Asked about that prospect by reporters on Thursday, Steelers coach Mike Tomlin was blunt: “We do not care.”
Nothing would change if they did care, so that’s clearly the right attitude. And in this crazy, upside-down world of pro football in a pandemic, playing games in 13 straight weeks is a minor inconvenience, given other things that can and will happen.
It’s not the first time teams have played that many weeks without a break. Before the bye week arrived in 1990 (a device for expanding the number of NFL weekends — and prime-time TV windows — to 17), all teams played 16 games in 16 weeks.
From 1999 through 2001, the NFL had 31 teams.
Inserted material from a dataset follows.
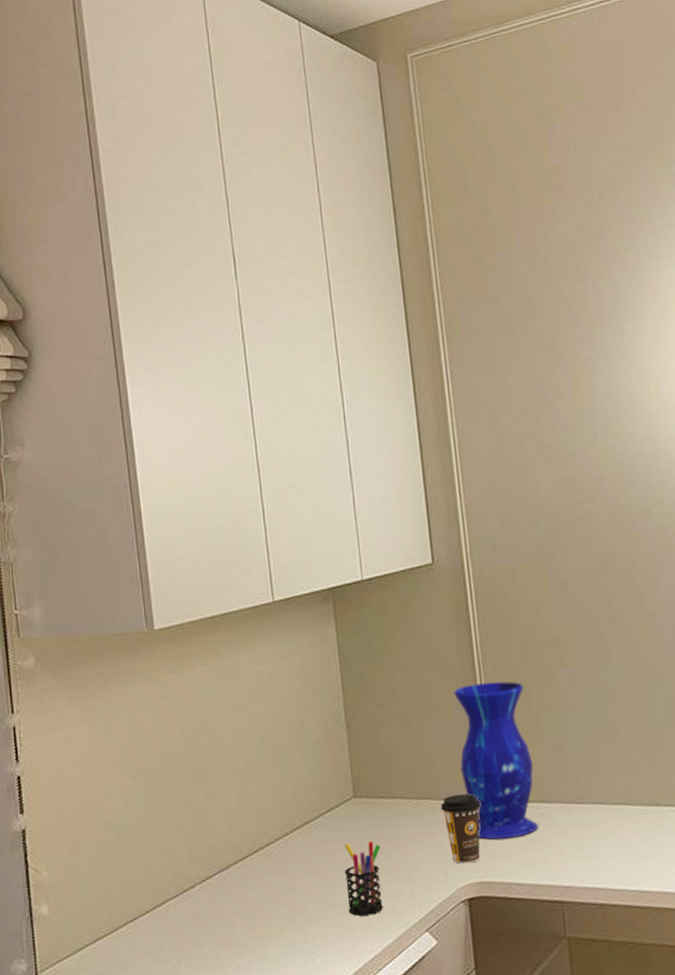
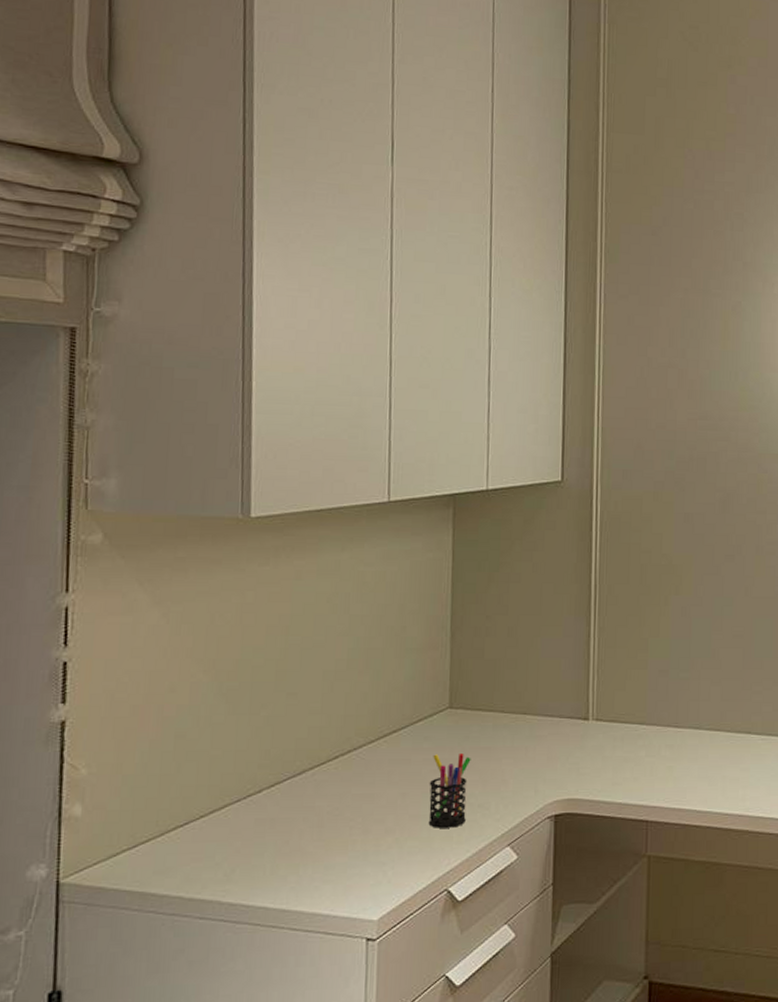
coffee cup: present [440,794,481,864] -> none [538,712,580,780]
vase: present [453,681,540,840] -> none [563,604,637,758]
Each year, someone had a Week One bye (which meant 16 straight games after that), someone had a Week Seventeen bye (which meant 16 straight games before that), etc.
In 2017, a hurricane wiped out the Week One game between Tampa Bay and Miami, they made it up during their bye week, and they both played games in 16 straight weeks.
So the prospect of the Steelers (and Titans) playing 13 straight weeks shouldn’t be regarded as a big deal. Again, this season could entail hardships and perceived inequities far worse than that.